If there was a success story at the box office this year, it was Toy Story 3. The highest-grossing film of the year and the 5th highest-grossing film of all time made over a billion dollars and – crucially, considering that its closest contender for the biggest box office sales in 2010 was The Twilight Saga: Eclipse – received almost universal critical acclaim. It was a film that appealed to pretty much everyone: those in their late teens and early twenties who have grown up with the franchise, older adults who took their kids to see the first film, and of course the children of a new generation (it’s not a film that presupposes much knowledge of the original two to make sense).
With that in mind, it’d be a shock if it wasn’t a shoe-in for Best Animated Feature at this year’s Oscars – the jury would have to be insane not to nominate it, and only slightly less nuts to let another film win the award. With such high acclaim, it’ll almost definitely get a Best Picture nomination too, like last year’s Up. But can it win?
With pretty much everyone in agreement on the category TS3 should win, and dispassionate about the host of technical awards Pixar could also rake in, the potential nomination for Best Picture is one that has some in Hollywood up in arms, and others nodding with smug satisfaction. On the one hand, it is controversial: an animated feature has never won Best Picture (though both Beauty and the Beast and Up have been nominated), and it’s perfectly possible that this isn’t just because the opportunity hasn’t arisen. Purists might argue that with animation, the job of the actor is significantly reduced – they only need to concentrate on their voice, and for all we know they could be gurning in the recording studios where they provide their creative input. Half of the emotion is arguably transferred to the talented animators and technical teams who put in the hours to make sure that every character resonates perfectly.

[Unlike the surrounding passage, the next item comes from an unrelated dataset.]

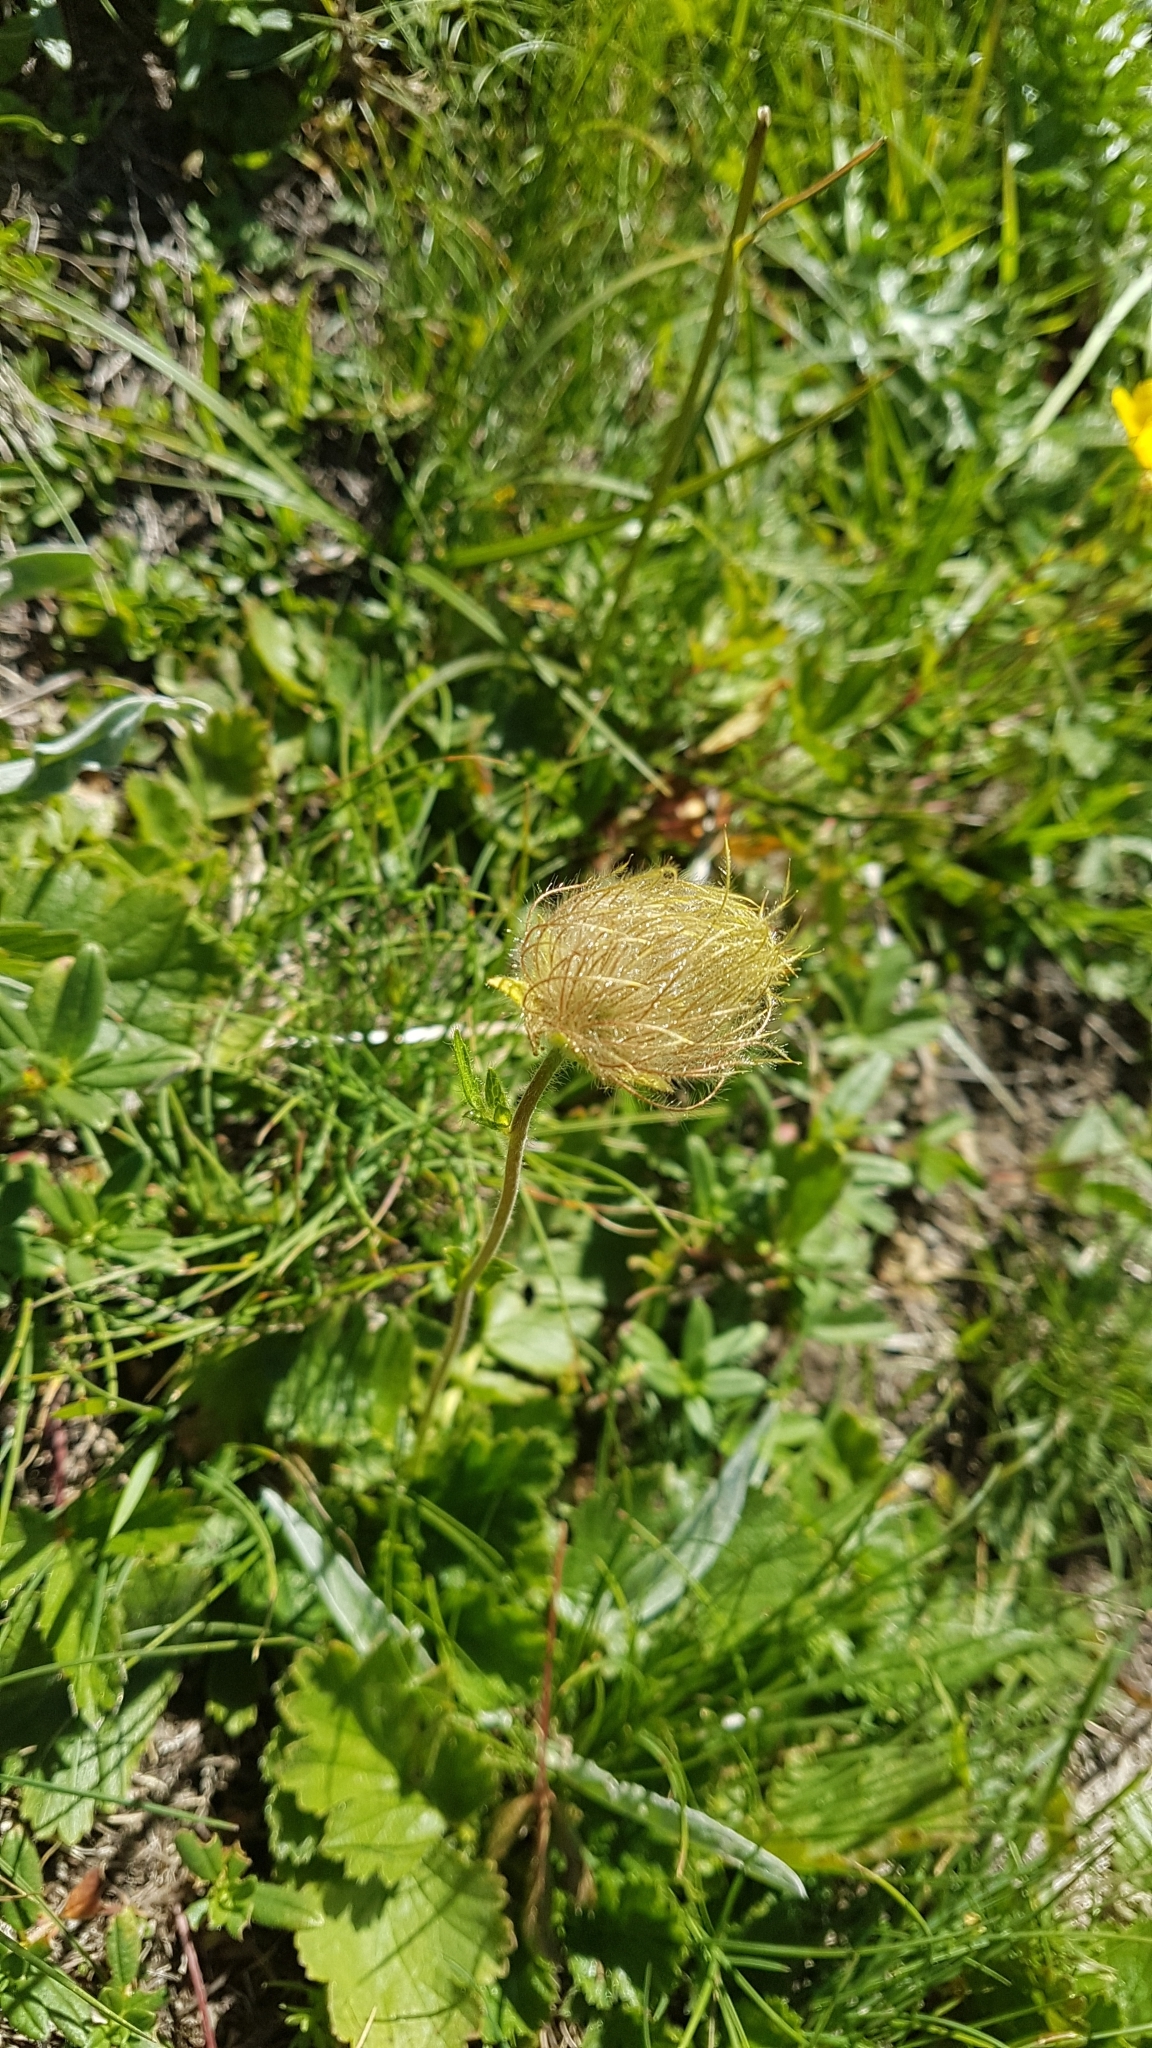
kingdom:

A closer look at the Oscar nominations for last year back this up a little: five of the nominations for Best Actor or Actress were from films nominated for Best Picture, and – notably – it was The Hurt Locker, with Jeremy Renner nominated for Best Actor, that won Best Picture in the end.
Of course, this all sounds very intuitive – it doesn’t take a genius to work out that sometimes an otherwise dire film can be elevated to new heights because of the performance of its starring actors. But if there’s anything that Avatar showed us, it’s that sometimes the reverse can be true. With lacklustre performances and a plot lifted entirely from Pocahontas, two of the elements one would think were essential ended up being more than made up for by stunning visuals, a breathtaking setting and perfectly executed action sequences – it was technical mastery that lifted it out of the dirt and made it the highest-grossing film of all time. That, and the fact that it was rubbish if you didn’t pay extra to see it in 3D.
Back to Toy Story 3: a film with excellent voice acting, a killer story, a fantastic world to explore and some genuine moments of catharsis. It’s a film where everything fits into place, something Pixar have always been good at: where Tom Hanks’s impeccable voice work ends, Woody’s facial expressions pick up seamlessly. If it wins Best Picture, it’ll be a shock to the system – the first time in a long while where a film hasn’t won because of an astounding lead performance, but instead a groundbreaking collaboration on all fronts. But then, the PR division at Pixar know that, and that’s why they’re leading their posters with lines like “not since Lord of the Rings: Return of the King…” – they know that a win would be unorthodox, so they’re championing past winners that shocked the world. With any luck, somewhere down the line the phrase “not since Toy Story 3” will be used by future Oscar hopefuls.